Я кое-как пришел в себя, когда понял, что вохровец меня отпустил. Унес ведро и отпустил. Даже не прибил. И тут я испугался второй раз. Подумал: как же я должен выглядеть - одичавший, отощавший, оборванный, грязный, заросший - давно я не видел себя в зеркале, - если меня пожалел вохровец?
Так у меня навсегда пресеклись малейшие поползновения воровать.

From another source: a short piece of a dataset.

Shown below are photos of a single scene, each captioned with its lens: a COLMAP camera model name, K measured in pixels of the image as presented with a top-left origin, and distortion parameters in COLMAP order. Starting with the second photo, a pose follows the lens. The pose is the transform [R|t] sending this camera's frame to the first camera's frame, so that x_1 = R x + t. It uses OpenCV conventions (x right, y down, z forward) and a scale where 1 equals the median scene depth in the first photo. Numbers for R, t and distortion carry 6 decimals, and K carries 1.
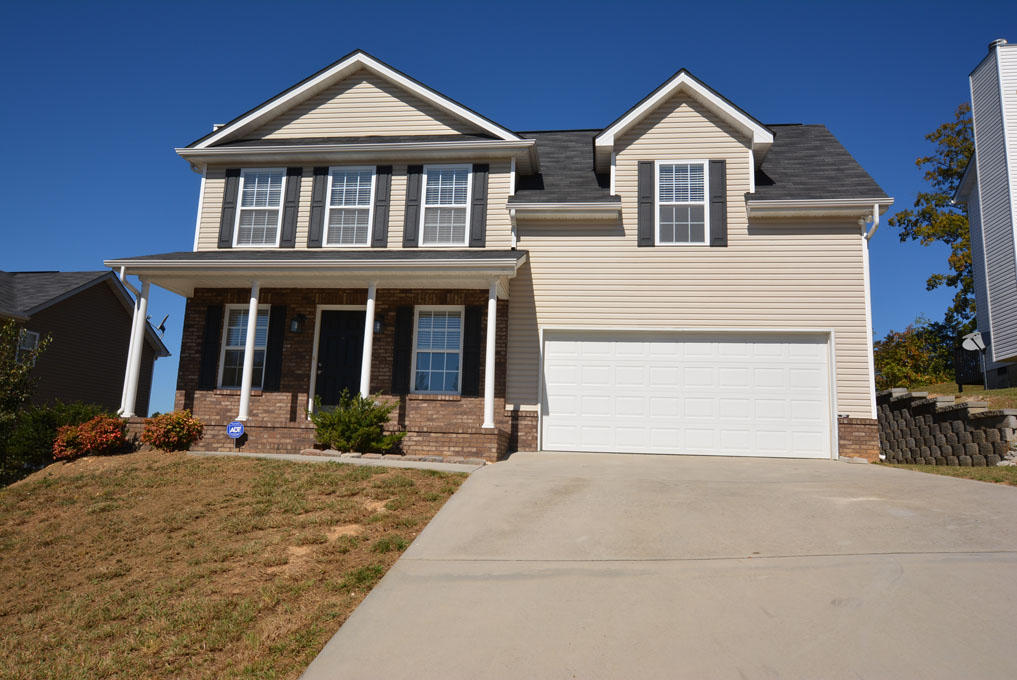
lens RADIAL K [[709.3, 0, 511.4], [0, 709.3, 316.0], [0, 0, 1]] dist [0.006701, 0.004969]
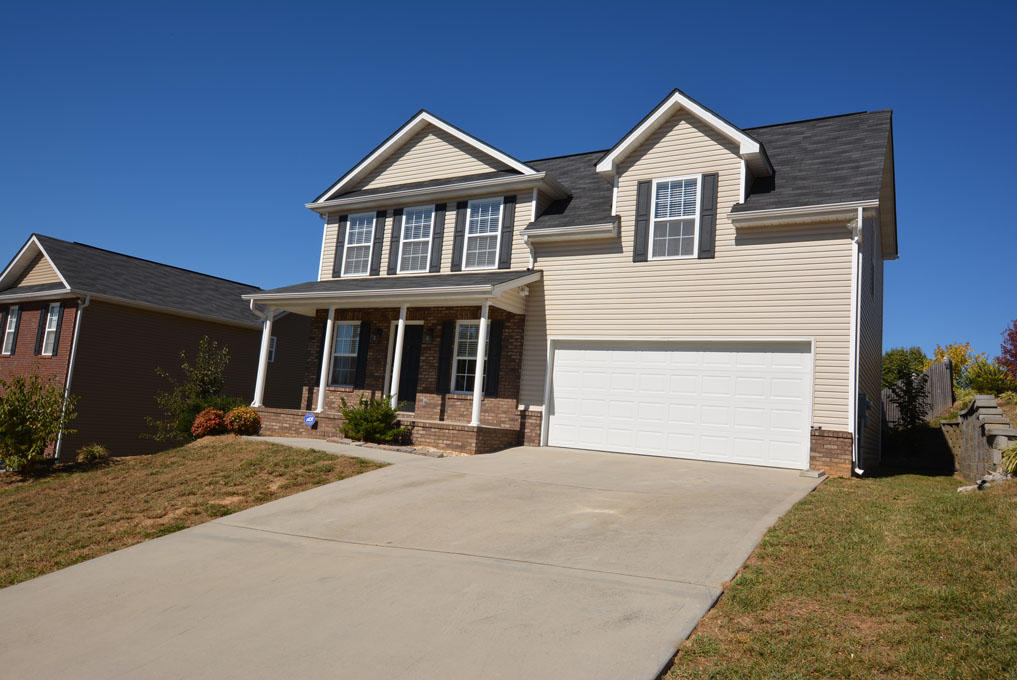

А весной сорок пятого дело до меня кое-кому было, только я узнал об этом позже. Соученики по вечерней школе и классный руководитель - это был несчастный заморенный пожилой мужчина, одетый лишь немногим лучше, чем я, однажды прямо во время урока у него из носа хлынула кровь, - обеспокоенные моим отсутствием, пытались меня навестить, но на проходной их не пустили. А я лежал одетый в мою рвань, под жидким одеялом, временами впадая в бред, а когда из него выныривал, то все повторял стихи, которые сочинил в подражание Блоку: За дверью мрачной и невзрачною Четыре-пять ступеней вниз. Прощайся с жизнью неудачною, В надежной петле ты повис.
Полвека спустя, в самый разгар перестройки, по дороге в университет я сошелся с коллегой - профессором-лингвистом. Путь наш лежал через ухоженный городской парк. Это было прекрасное время освобождения от лжи, лицемерия, цензуры, ксенофобии. Можно было говорить без оглядки. И я говорил: все-таки я счастливый человек. На протяжении моей жизни моя страна постоянно переходит от худшего к лучшему. Пусть медленно, непоследовательно, пусть с отступлениями. Но от худшего к лучшему.
Коллега стал возмущаться пустыми полками магазинов, талонами, по которым продавали продукты. Почему-то в недавнее советское время не возмущались, принимали как должное, когда за продуктами и вещами ездили в Москву. А контроль над мыслью его не смущал. Я сказал:
- Знаете, после того, что я всю войну голодал и мерз, а в конце ее чуть не умер с голоду, то, что происходит сейчас, меня не пугает. Мы говорим все, что думаем, полки в магазинах пусты только наполовину, мы не голодаем.
На минуту мне показалось, что мой собеседник сейчас набросится на меня с кулаками. Он прямо закричал:
- Да, таким народом легко управлять! До каких пор мы будем наш быт мерить войной? Пятьдесят лет прошло! То была мировая катастрофа, всеобщее бедствие. А сейчас среди покоя, ни с того ни с сего, у нас отбирают наши деньги и сажают нас на паек! Чего ради?